MALANG, Tugumalang.id – Artikel berikut ini menyajikan informasi tentang Blanggur yang merupakan salah satu tradisi masyarakat di daerah Jawa Timur sebagai penanda waktu berbuka puasa sepanjang bulan Ramadan. Tradisi Blanggur sendiri sudah turun-temurun dan senantiasa dilakukan saat bulan Ramadan tiba.
Blanggur seperti meriam tradisional dibuat dari bambu sepanjang kurang lebih 1,5 meter dan memiliki garis tengah sekitar 15 cm. Rata-rata blanggur memiliki berat sekitar 8 ons dan mengelurkan bunyi ledakan ‘gluur’ karena di dalam-nya telah diisi obat peledak.
Konon, pemberian nama Blanggur berasal dari punyi blang saat bambu meledak usai dinyalakan dan gluur yang berasal dari bunyi ledakan. Dahulu blanggur dibunyikan secara bersama-sama di Alun-Alun Kota.
Masyarakat di Jawa Timur ketika bulan Ramadan tiba setidaknya menyiapkan 40 buah blanggur. Ada tiga buah blanggur yang dinyalakan saat malam pertama menjelang Ramadan.
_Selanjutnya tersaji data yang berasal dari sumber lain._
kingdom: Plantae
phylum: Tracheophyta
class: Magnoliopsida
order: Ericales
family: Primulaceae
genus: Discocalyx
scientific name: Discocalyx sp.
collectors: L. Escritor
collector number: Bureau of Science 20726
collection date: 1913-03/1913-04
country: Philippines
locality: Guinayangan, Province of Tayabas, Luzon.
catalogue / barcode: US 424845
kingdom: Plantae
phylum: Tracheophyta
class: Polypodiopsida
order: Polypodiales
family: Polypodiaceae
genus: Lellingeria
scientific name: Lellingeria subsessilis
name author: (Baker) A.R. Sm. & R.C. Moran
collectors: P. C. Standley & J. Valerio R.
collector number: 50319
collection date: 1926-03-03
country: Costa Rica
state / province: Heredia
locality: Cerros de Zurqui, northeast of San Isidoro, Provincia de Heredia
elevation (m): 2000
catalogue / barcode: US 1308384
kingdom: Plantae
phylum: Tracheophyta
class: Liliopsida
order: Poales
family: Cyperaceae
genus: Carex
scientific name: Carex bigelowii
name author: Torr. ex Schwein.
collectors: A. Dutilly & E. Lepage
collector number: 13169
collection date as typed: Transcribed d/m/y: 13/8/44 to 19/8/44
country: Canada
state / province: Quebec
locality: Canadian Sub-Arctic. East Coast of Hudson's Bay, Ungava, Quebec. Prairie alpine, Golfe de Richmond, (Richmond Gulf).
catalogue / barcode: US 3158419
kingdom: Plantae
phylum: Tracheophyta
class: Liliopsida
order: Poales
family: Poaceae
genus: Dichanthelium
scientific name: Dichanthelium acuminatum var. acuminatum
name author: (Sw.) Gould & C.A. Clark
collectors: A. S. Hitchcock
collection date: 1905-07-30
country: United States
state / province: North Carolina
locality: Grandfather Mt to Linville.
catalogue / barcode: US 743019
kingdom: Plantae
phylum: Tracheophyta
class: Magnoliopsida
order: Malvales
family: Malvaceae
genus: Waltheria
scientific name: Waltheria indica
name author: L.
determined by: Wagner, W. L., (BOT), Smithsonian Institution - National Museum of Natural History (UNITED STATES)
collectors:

Kemudian 30 blanggur dinyalakan setiap sore menjelang waktu berbuka puasa dan tiga buah dinyalakan saat malam terakhir Ramadan.
Baca Juga: Mengenal Lebih Dekat Tradisi dan Syiar Ramadan di Masjid Ki Ageng Gribig Kota Malang
Sisa blanggur lainnya akan dinyalakan saat masyarakat selesai menunaikan ibadah salat Ied Idul Fitri.
Bunyi blanggur sendiri cukup keras, bisa didengar bunyi ledakannya hingga radius 300 meter. Biasanya setelah terdengar bunyi ledakan blanggur, masjid dan mushola akan segera mengumandangkan adzan Maghrib sebagai penanda waktu berbuka puasa telah tiba.
Diyakini tradisi menyalakan blanggur menjelang berbuka puasa sudah ada sejak zaman kolonial Belanda hingga era 1970-an.
Namun seiring dengan perkembangan zaman dan teknologi, perlahan tradisi menyalakan blanggur mulai terkikis di kalangan masyarakat di Jawa Timur. Perlahan penanda berbuka puasa tidak lagi menyalakan blanggur tetapi beralih ke siaran radio, televisi, dan juga bunyi beduk atau kentongan di masjid.
Menghilangnya blanggur tidak hanya karena perkembangan teknologi yang lebih modern sebagai penanda waktu berbuka puasa. Tetapi juga risiko dari blanggur itu sendiri, adanya imbauan dari pemuka agama dan pemerintah daerah karena dapat membahayakan keselamatan masyarakat.
Pasalnya jika blanggur yang terhempas ke udara tidak meledak, kemungkinan akan terjadi ledakan saat kembali terhempas di tanah dan berisiko mencederai masyarakat yang menyaksikan blanggur dinyalakan.
Baca Juga: Tradisi Megengan, Salah Satu Tradisi Masyarakat Menyambut Bulan Suci Ramadan, Ada Kue Apem!
Selain karena pertimbangan keselamatan, tradisi blanggur juga dinilai tidak murah. Hal ini mengakibatkan masyarakat mulai meninggalkan tradisi menyalakan blanggur sebagai penanda memasuki adzan Maghrib dan waktu berbuka puasa di bulan Ramadan.
Demikian informasi mengenai tentang tradisi Blanggur di kalangan masyarakat Jawa Timur sebagai penanda waktu berbuka puasa di bulan Ramadan yang kini tinggal kenangan. Semoga informasi ini bermanfaat!.